98.11.18
C'EST L'AVIRON, QUI NOUS MÈNE....
Il semble bien que le champion en titre va garder sa ceinture et que Lucien Bouchard
présidera encore pour un autre mandat (au moins) au destin du Québec.
C'est un choix de la population qui ne me surprend pas. J'ai vu moi aussi, comme
tout le monde, les deux hommes et les deux machines s'affronter. J'ai compté
les coups et j'ai ai conclu que, si les choses doivent rester ce qu'elles sont,
il vaudrait mieux, en effet, garder à l'affiche celui qui a eu le talent
indéniable d'offrir l'image la plus sereine, le plus rassurante, la plus
habile... et garder au pouvoir la machine qui a su créer cette image.
Une machine tellement plus intelligente, tellement mieux rodée que sa rivale...
Car il fallait du génie pour maintenir à 55% le taux de satisfaction
envers un gouvernement qui a saboté le système de santé, laissé
péricliter l'éducation, tout sacrifié au mythe néo-libéral
de l'équilibre budgétaire aux mépris des besoins de la population
et dont toute la vision de l'avenir tient à un référendum incertain
menant à une très problématique indépendance.
Il fallait d'autant plus de génie pour le faire que la population est tout
à fait consciente des failles du régime.

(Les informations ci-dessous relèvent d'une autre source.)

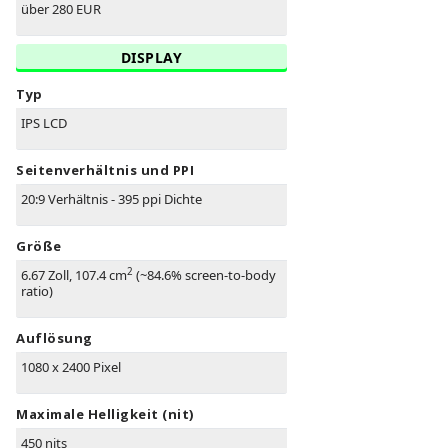
über 280 EUR
DISPLAY
Typ
IPS LCD
Seitenverhältnis und PPI
20:9 Verhältnis - 395 ppi Dichte
Größe
2
6.67 Zoll, 107.4 cm
(~84.6% screen-to-body
ratio)
Auflösung
1080 x 2400 Pixel
Maximale Helligkeit (nit)
450 nits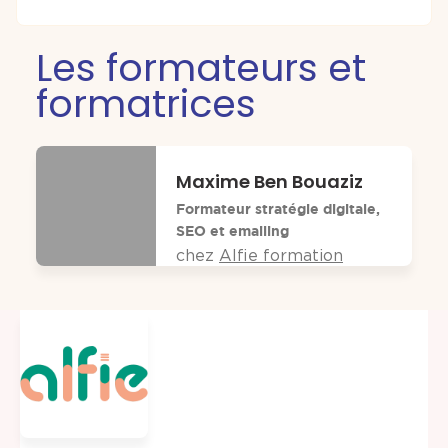
Les formateurs et
formatrices
Maxime Ben Bouaziz
Formateur stratégie digitale,
SEO et emailing
chez
Alfie formation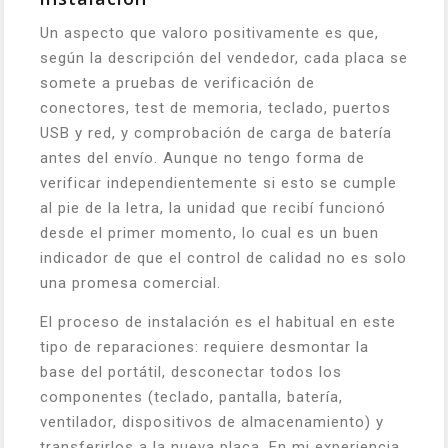
Un aspecto que valoro positivamente es que,
según la descripción del vendedor, cada placa se
somete a pruebas de verificación de
conectores, test de memoria, teclado, puertos
USB y red, y comprobación de carga de batería
antes del envío. Aunque no tengo forma de
verificar independientemente si esto se cumple
al pie de la letra, la unidad que recibí funcionó
desde el primer momento, lo cual es un buen
indicador de que el control de calidad no es solo
una promesa comercial.
El proceso de instalación es el habitual en este
tipo de reparaciones: requiere desmontar la
base del portátil, desconectar todos los
componentes (teclado, pantalla, batería,
ventilador, dispositivos de almacenamiento) y
transferirlos a la nueva placa. En mi experiencia,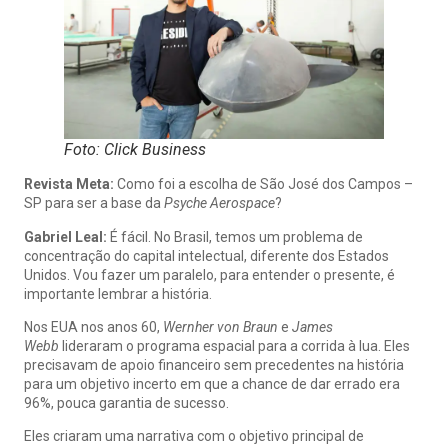
Foto: Click Business
Revista Meta:
Como foi a escolha de São José dos Campos –
SP para ser a base da
Psyche Aerospace
?
Gabriel Leal:
É fácil. No Brasil, temos um problema de
concentração do capital intelectual, diferente dos Estados
Unidos. Vou fazer um paralelo, para entender o presente, é
importante lembrar a história.
Nos EUA nos anos 60,
Wernher von Braun
e
James
Webb
lideraram o programa espacial para a corrida à lua. Eles
precisavam de apoio financeiro sem precedentes na história
para um objetivo incerto em que a chance de dar errado era
96%, pouca garantia de sucesso.
Eles criaram uma narrativa com o objetivo principal de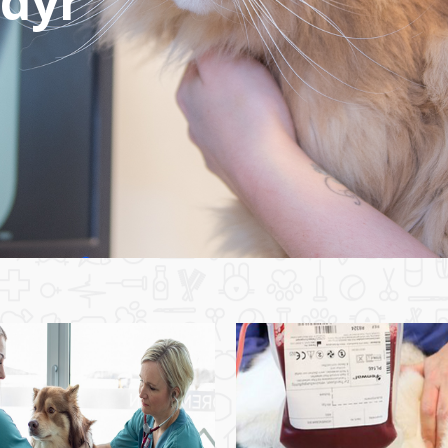
 dyr
e
tert i nytt
beste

Elle est notoirement insatisfaite,
entre autres, de ce qu'on a fait du réseau de la santé et elle ne
veut pas d'un référendum. Pourtant, elle va choisir de reporter le
PQ au pouvoir. Et elle le fait en toute lucidité.
Heureusement, en effet, elle ne le fait pas parce qu'elle croit aux balivernes des
politiciens et pas plus aux promesses du PQ qu'à celles des Libéraux
! Selon un sondage (Sondagem, Le Devoir 17 novembre) 78,1 % des Québécois
y croient &laqno;peu ou pas du tout» ; 61,7 % sont d'avis que les chefs des
partis ont fait trop de promesses et 66,9 % non seulement ne croient pas que le
gouvernement élu réalisera ses promesses électorales mais ne
croient même pas que ces promesses soient réalisables... !
Mais si la population ne croit pas un mot de ce qu'on lui dit, comment choisit-elle
ses chefs? Un ami anglophone qui a lu Lafontaine m'a dit, pour résumer cette
élection: "les grenouilles veulent un roi..." Je ne crois pas que
nous soyons si bêtes. Je crois que la population incrédule va élire
le PQ parce qu'elle ne croit plus que quelque parti que ce soit puisse changer la
situation; toutes choses étant égales, elle préfère
donc voter pour le chef le plus sympathique, l'équipe qui lui semble la plus
astucieuse.... "J'ai point choisi, mais j'ai pris la plus belle. C'est l'aviron,
qui nous mène en rond..."
Ce qui ressemble aux Américains qui soutiennent Clinton parce qu'il a une
bonne bouille... ou au personnage principal de "1984" qui, ayant subi
toutes les avanies et perdu toutes ses illusions, voit VRAIMENT ce qu'on veut qu'il
voit et n'attend même plus qu'on le lui suggère pour crier "Long
Live Big Brother".
55 % de la population est satisfaite. On va ré-élire Bouchard pour
ne pas élire Charest. On fait avec ce qu'on nous offre. C'est une explication,
mais ce n'est pas une excuse. Car, pendant qu'on "fait avec", une nouvelle
est passée presque inaperçue: le Conseil Scolaire de l'Île de
Montréal va déplacer 100 000 $ du poste "éducation interculturelle"
de son budget pour acheter de la nourriture aux enfants qui ne peuvent plus suivre
leurs études parce qu'ils n'ont rien à bouffer à la maison.
Un montant bien insuffisant, dit le Conseil, c'est un million de dollars qu'il faudrait...
Ces milliers de familles dont les enfants n'ont rien à manger se rangent-elles
parmi les 45 % d'insatisfaits? Peut-être, mais rien n'est moins sûr.
Il y a fort à parier, au contraire, que la manipulation a si bien investi
la démocratie qu'environ 55% d'entre elles, comme les autres, sont "satisfaites"
du régime. Pauvres comme riches, perdants et gagnants, nous sommes devenus
des incrédules satisfaits par notre propre incrédulité, comme
ces femmes qui feignent de jouir parce qu'elles ont cessé de croire à
l'orgasme.
Les familles dont les enfants ne mangent pas à leur faim ne sont sans doute
ni plus ni moins incrédules - et donc ni plus ni moins satisfaites - que
la moyenne de la population. Elles ne sont ni plus ni moins désespérées
que les autres incrédules de voir le jour où on leur offrira un véritable
choix entre DEUX programmes, entre DEUX politiques, plutôt que le choix simpliste
entre deux images, entre deux voix en canon qui chantent un même refrain.